This is 100% guesswork on my part…
If I understand what they are saying, and really guessing here, in DSD mode the, nominally, 1v, 0v DSD signal is fed into a 24 stage pipeline, and each stage is attached to a resistor in the R2R network.
For example, if the DSD signal happened to have 24 1’s in a row, the output cap would be charged with a nominal 1V (through a resistor). A mixture of 1s and 0s would charge and uncharge the output cap. An of course the charging and uncharging of the cap would vary as the mixture of 1s and 0s varied.
Decoding a PDM (pulse density modulation) signal, which is what the output of a DSD A to D is, is sort of like doing a simple sliding boxcar average over the 1s and 0s. The output level is proportional to the density of 1s in a PDM signal, so a boxcar average sort of works.

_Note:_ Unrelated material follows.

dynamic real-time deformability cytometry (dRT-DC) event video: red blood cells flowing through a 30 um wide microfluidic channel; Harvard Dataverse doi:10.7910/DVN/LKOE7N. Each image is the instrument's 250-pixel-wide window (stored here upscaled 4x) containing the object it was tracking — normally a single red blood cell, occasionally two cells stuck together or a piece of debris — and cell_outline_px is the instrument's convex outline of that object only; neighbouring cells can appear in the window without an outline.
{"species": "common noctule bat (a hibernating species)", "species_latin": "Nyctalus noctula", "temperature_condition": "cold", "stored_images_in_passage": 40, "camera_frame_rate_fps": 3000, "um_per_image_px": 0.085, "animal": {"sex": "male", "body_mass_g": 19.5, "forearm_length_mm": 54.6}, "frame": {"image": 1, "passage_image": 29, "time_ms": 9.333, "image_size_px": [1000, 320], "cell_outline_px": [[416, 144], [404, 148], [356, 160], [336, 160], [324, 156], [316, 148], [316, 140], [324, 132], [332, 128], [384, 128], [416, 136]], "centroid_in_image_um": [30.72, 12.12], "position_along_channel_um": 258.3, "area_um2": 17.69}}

The technique is “sort of” because a simple boxcar would let a lot of noise in. The noise is there because the PDM signal is, sort of, the result of modulating a pulse with an audio signal, which produces, without going into a lot of detail, a result with “extra” frequency components. So what FIIO is doing here is sort of a sliding triangle rather than boxcar, which would improve the results by removing more of those “extra frequencies” than a box car would.
At a high level they are using a low pass, FIR filter on the PDM signal to extract the audio signal. And, at a high level this will work well because a FIR filter does not mess up the phase of its output the way a high order analog filter would.
At the highest level, whenever you do signal interpolation, you need an infinite number of exact interpolation points, over an infinite time inveral to perfectly recover the signal. The noise (error or whatever you want to call it) in a digital signal is the result of meeting none of those conditions. This manifests itself in many ways, for example this is why using a triangle, or Blackman window, or a rectangle gives different, approximate, but maybe good enough, results.
The MSB Cascade has 8 ladders per channel (but they are not regular R2R). In DSD mode they say that they convert these ladders into massively parallel native DSD converters. And (alert… guessing on guessing here) they are making D to A’s and sum the results, which would be different from the implementation FIIO is describing.